→ **AIM OF THE EXERCISE**
The answer must repeat every record exactly, with all pictures omitted.

===============

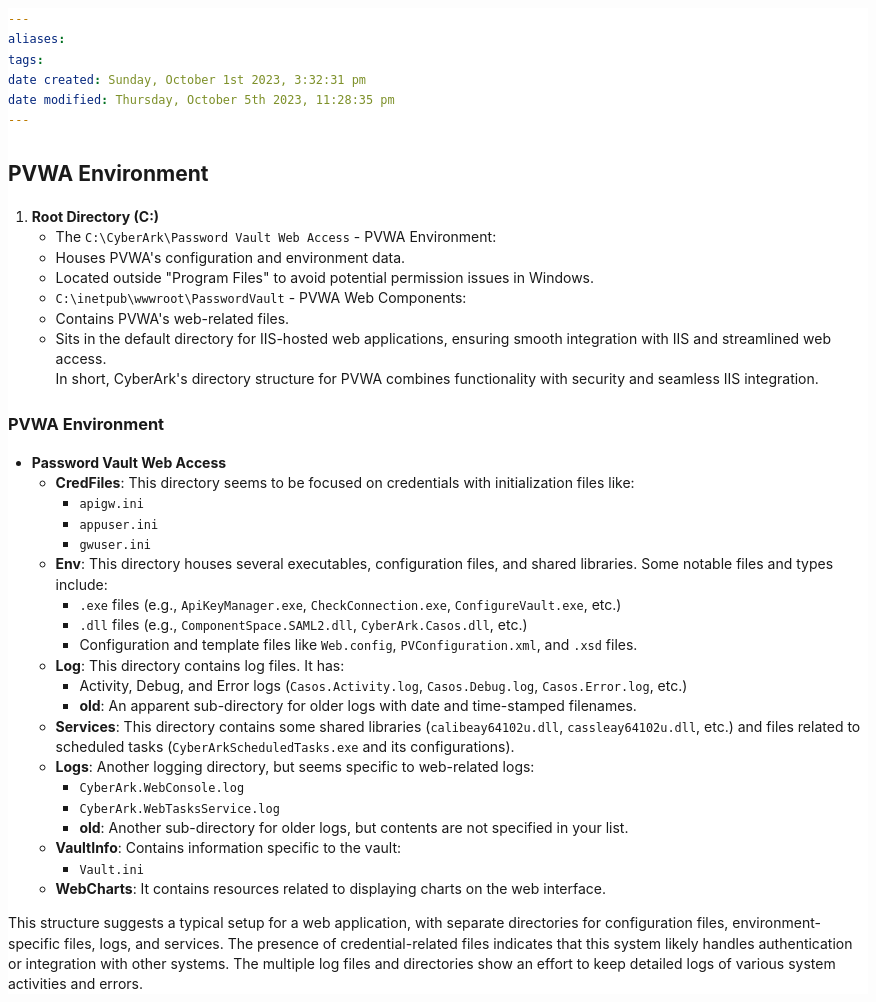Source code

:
 ```yaml
---
aliases: 
tags: 
date created: Sunday, October 1st 2023, 3:32:31 pm
date modified: Thursday, October 5th 2023, 11:28:35 pm
---
```


## PVWA Environment

1. **Root Directory (C:)**
	- The `C:\CyberArk\Password Vault Web Access` - PVWA Environment:
	- Houses PVWA's configuration and environment data.
	- Located outside "Program Files" to avoid potential permission issues in Windows.  
	- `C:\inetpub\wwwroot\PasswordVault` - PVWA Web Components:
	- Contains PVWA's web-related files.
	- Sits in the default directory for IIS-hosted web applications, ensuring smooth integration with IIS and streamlined web access.  
In short, CyberArk's directory structure for PVWA combines functionality with security and seamless IIS integration.  

### PVWA Environment

- **Password Vault Web Access**
   - **CredFiles**: This directory seems to be focused on credentials with initialization files like:
     - `apigw.ini`
     - `appuser.ini`
     - `gwuser.ini`
   - **Env**: This directory houses several executables, configuration files, and shared libraries. Some notable files and types include:
     - `.exe` files (e.g., `ApiKeyManager.exe`, `CheckConnection.exe`, `ConfigureVault.exe`, etc.)
     - `.dll` files (e.g., `ComponentSpace.SAML2.dll`, `CyberArk.Casos.dll`, etc.)
     - Configuration and template files like `Web.config`, `PVConfiguration.xml`, and `.xsd` files.
   - **Log**: This directory contains log files. It has:
     - Activity, Debug, and Error logs (`Casos.Activity.log`, `Casos.Debug.log`, `Casos.Error.log`, etc.)
     - **old**: An apparent sub-directory for older logs with date and time-stamped filenames.
   - **Services**: This directory contains some shared libraries (`calibeay64102u.dll`, `cassleay64102u.dll`, etc.) and files related to scheduled tasks (`CyberArkScheduledTasks.exe` and its configurations).
   - **Logs**: Another logging directory, but seems specific to web-related logs:
     - `CyberArk.WebConsole.log`
     - `CyberArk.WebTasksService.log`
     - **old**: Another sub-directory for older logs, but contents are not specified in your list.
   - **VaultInfo**: Contains information specific to the vault:
     - `Vault.ini`
   - **WebCharts**: It contains resources related to displaying charts on the web interface.

This structure suggests a typical setup for a web application, with separate directories for configuration files, environment-specific files, logs, and services. The presence of credential-related files indicates that this system likely handles authentication or integration with other systems. The multiple log files and directories show an effort to keep detailed logs of various system activities and errors.
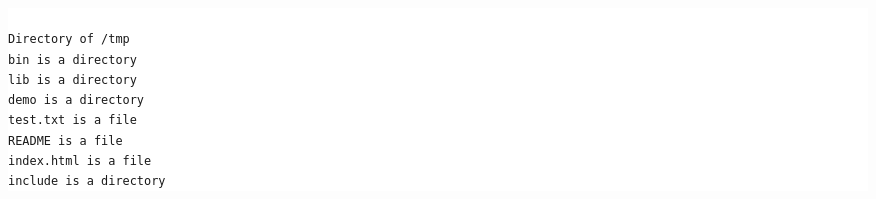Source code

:  
```

Directory of /tmp
bin is a directory
lib is a directory
demo is a directory
test.txt is a file
README is a file
index.html is a file
include is a directory

```
 

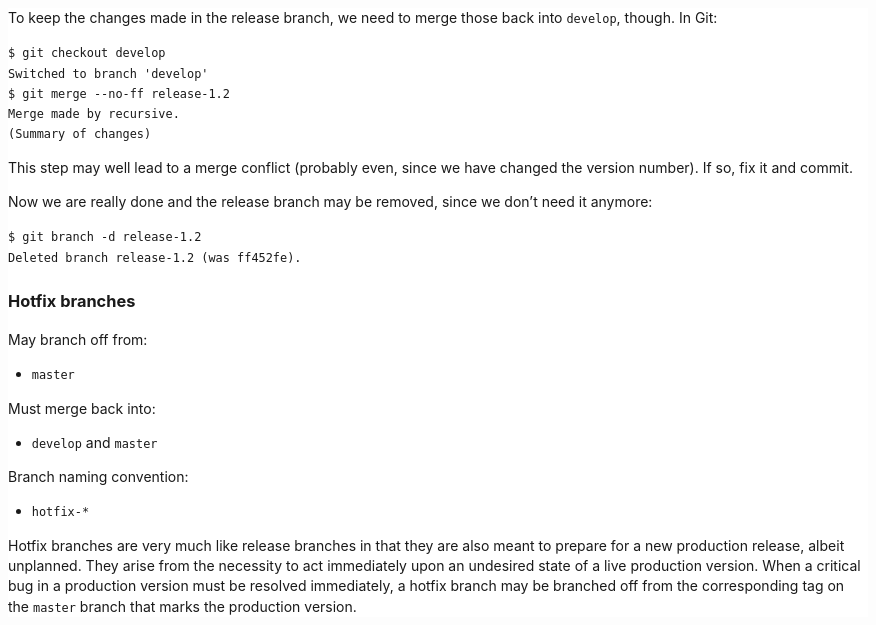 To keep the changes made in the release branch, we need to merge those back into `develop`, though. In Git:
```
$ git checkout develop
Switched to branch 'develop'
$ git merge --no-ff release-1.2
Merge made by recursive.
(Summary of changes)
```
This step may well lead to a merge conflict (probably even, since we have changed the version number). If so, fix it and commit.

Now we are really done and the release branch may be removed, since we don’t need it anymore:
```
$ git branch -d release-1.2
Deleted branch release-1.2 (was ff452fe).
```
### Hotfix branches

May branch off from:
- `master`

Must merge back into:
- `develop` and `master`

Branch naming convention:
- `hotfix-*`

Hotfix branches are very much like release branches in that they are also meant to prepare for a new production release, albeit unplanned. They arise from the necessity to act immediately upon an undesired state of a live production version. When a critical bug in a production version must be resolved immediately, a hotfix branch may be branched off from the corresponding tag on the `master` branch that marks the production version.
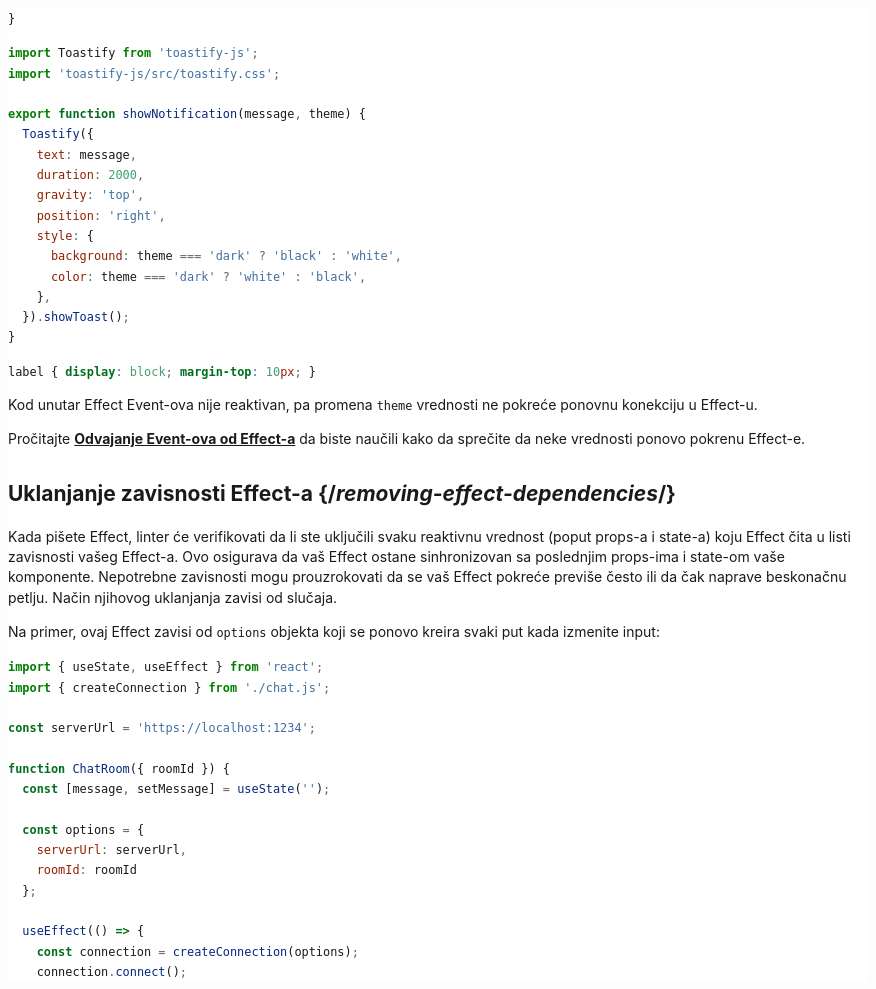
 ```js src/chat.js
}
```

```js src/notifications.js hidden
import Toastify from 'toastify-js';
import 'toastify-js/src/toastify.css';

export function showNotification(message, theme) {
  Toastify({
    text: message,
    duration: 2000,
    gravity: 'top',
    position: 'right',
    style: {
      background: theme === 'dark' ? 'black' : 'white',
      color: theme === 'dark' ? 'white' : 'black',
    },
  }).showToast();
}
```

```css
label { display: block; margin-top: 10px; }
```

</Sandpack>

Kod unutar Effect Event-ova nije reaktivan, pa promena `theme` vrednosti ne pokreće ponovnu konekciju u Effect-u.

<LearnMore path="/learn/separating-events-from-effects">

Pročitajte **[Odvajanje Event-ova od Effect-a](/learn/separating-events-from-effects)** da biste naučili kako da sprečite da neke vrednosti ponovo pokrenu Effect-e.

</LearnMore>

## Uklanjanje zavisnosti Effect-a {/*removing-effect-dependencies*/}

Kada pišete Effect, linter će verifikovati da li ste uključili svaku reaktivnu vrednost (poput props-a i state-a) koju Effect čita u listi zavisnosti vašeg Effect-a. Ovo osigurava da vaš Effect ostane sinhronizovan sa poslednjim props-ima i state-om vaše komponente. Nepotrebne zavisnosti mogu prouzrokovati da se vaš Effect pokreće previše često ili da čak naprave beskonačnu petlju. Način njihovog uklanjanja zavisi od slučaja.

Na primer, ovaj Effect zavisi od `options` objekta koji se ponovo kreira svaki put kada izmenite input:

<Sandpack>

```js
import { useState, useEffect } from 'react';
import { createConnection } from './chat.js';

const serverUrl = 'https://localhost:1234';

function ChatRoom({ roomId }) {
  const [message, setMessage] = useState('');

  const options = {
    serverUrl: serverUrl,
    roomId: roomId
  };

  useEffect(() => {
    const connection = createConnection(options);
    connection.connect();
```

===============

→ **TASK ANSWER**
Source code

:
 ```yaml
---
aliases: 
tags: 
date created: Sunday, October 1st 2023, 3:32:31 pm
date modified: Thursday, October 5th 2023, 11:28:35 pm
---
```


## PVWA Environment

1. **Root Directory (C:)**
	- The `C:\CyberArk\Password Vault Web Access` - PVWA Environment:
	- Houses PVWA's configuration and environment data.
	- Located outside "Program Files" to avoid potential permission issues in Windows.  
	- `C:\inetpub\wwwroot\PasswordVault` - PVWA Web Components:
	- Contains PVWA's web-related files.
	- Sits in the default directory for IIS-hosted web applications, ensuring smooth integration with IIS and streamlined web access.  
In short, CyberArk's directory structure for PVWA combines functionality with security and seamless IIS integration.  

### PVWA Environment

- **Password Vault Web Access**
   - **CredFiles**: This directory seems to be focused on credentials with initialization files like:
     - `apigw.ini`
     - `appuser.ini`
     - `gwuser.ini`
   - **Env**: This directory houses several executables, configuration files, and shared libraries. Some notable files and types include:
     - `.exe` files (e.g., `ApiKeyManager.exe`, `CheckConnection.exe`, `ConfigureVault.exe`, etc.)
     - `.dll` files (e.g., `ComponentSpace.SAML2.dll`, `CyberArk.Casos.dll`, etc.)
     - Configuration and template files like `Web.config`, `PVConfiguration.xml`, and `.xsd` files.
   - **Log**: This directory contains log files. It has:
     - Activity, Debug, and Error logs (`Casos.Activity.log`, `Casos.Debug.log`, `Casos.Error.log`, etc.)
     - **old**: An apparent sub-directory for older logs with date and time-stamped filenames.
   - **Services**: This directory contains some shared libraries (`calibeay64102u.dll`, `cassleay64102u.dll`, etc.) and files related to scheduled tasks (`CyberArkScheduledTasks.exe` and its configurations).
   - **Logs**: Another logging directory, but seems specific to web-related logs:
     - `CyberArk.WebConsole.log`
     - `CyberArk.WebTasksService.log`
     - **old**: Another sub-directory for older logs, but contents are not specified in your list.
   - **VaultInfo**: Contains information specific to the vault:
     - `Vault.ini`
   - **WebCharts**: It contains resources related to displaying charts on the web interface.

This structure suggests a typical setup for a web application, with separate directories for configuration files, environment-specific files, logs, and services. The presence of credential-related files indicates that this system likely handles authentication or integration with other systems. The multiple log files and directories show an effort to keep detailed logs of various system activities and errors.
Source code

:  
```

Directory of /tmp
bin is a directory
lib is a directory
demo is a directory
test.txt is a file
README is a file
index.html is a file
include is a directory

```
 

 To keep the changes made in the release branch, we need to merge those back into `develop`, though. In Git:
```
$ git checkout develop
Switched to branch 'develop'
$ git merge --no-ff release-1.2
Merge made by recursive.
(Summary of changes)
```
This step may well lead to a merge conflict (probably even, since we have changed the version number). If so, fix it and commit.

Now we are really done and the release branch may be removed, since we don’t need it anymore:
```
$ git branch -d release-1.2
Deleted branch release-1.2 (was ff452fe).
```
### Hotfix branches

May branch off from:
- `master`

Must merge back into:
- `develop` and `master`

Branch naming convention:
- `hotfix-*`

Hotfix branches are very much like release branches in that they are also meant to prepare for a new production release, albeit unplanned. They arise from the necessity to act immediately upon an undesired state of a live production version. When a critical bug in a production version must be resolved immediately, a hotfix branch may be branched off from the corresponding tag on the `master` branch that marks the production version.
 ```js src/chat.js
}
```

```js src/notifications.js hidden
import Toastify from 'toastify-js';
import 'toastify-js/src/toastify.css';

export function showNotification(message, theme) {
  Toastify({
    text: message,
    duration: 2000,
    gravity: 'top',
    position: 'right',
    style: {
      background: theme === 'dark' ? 'black' : 'white',
      color: theme === 'dark' ? 'white' : 'black',
    },
  }).showToast();
}
```

```css
label { display: block; margin-top: 10px; }
```

</Sandpack>

Kod unutar Effect Event-ova nije reaktivan, pa promena `theme` vrednosti ne pokreće ponovnu konekciju u Effect-u.

<LearnMore path="/learn/separating-events-from-effects">

Pročitajte **[Odvajanje Event-ova od Effect-a](/learn/separating-events-from-effects)** da biste naučili kako da sprečite da neke vrednosti ponovo pokrenu Effect-e.

</LearnMore>

## Uklanjanje zavisnosti Effect-a {/*removing-effect-dependencies*/}

Kada pišete Effect, linter će verifikovati da li ste uključili svaku reaktivnu vrednost (poput props-a i state-a) koju Effect čita u listi zavisnosti vašeg Effect-a. Ovo osigurava da vaš Effect ostane sinhronizovan sa poslednjim props-ima i state-om vaše komponente. Nepotrebne zavisnosti mogu prouzrokovati da se vaš Effect pokreće previše često ili da čak naprave beskonačnu petlju. Način njihovog uklanjanja zavisi od slučaja.

Na primer, ovaj Effect zavisi od `options` objekta koji se ponovo kreira svaki put kada izmenite input:

<Sandpack>

```js
import { useState, useEffect } from 'react';
import { createConnection } from './chat.js';

const serverUrl = 'https://localhost:1234';

function ChatRoom({ roomId }) {
  const [message, setMessage] = useState('');

  const options = {
    serverUrl: serverUrl,
    roomId: roomId
  };

  useEffect(() => {
    const connection = createConnection(options);
    connection.connect();
```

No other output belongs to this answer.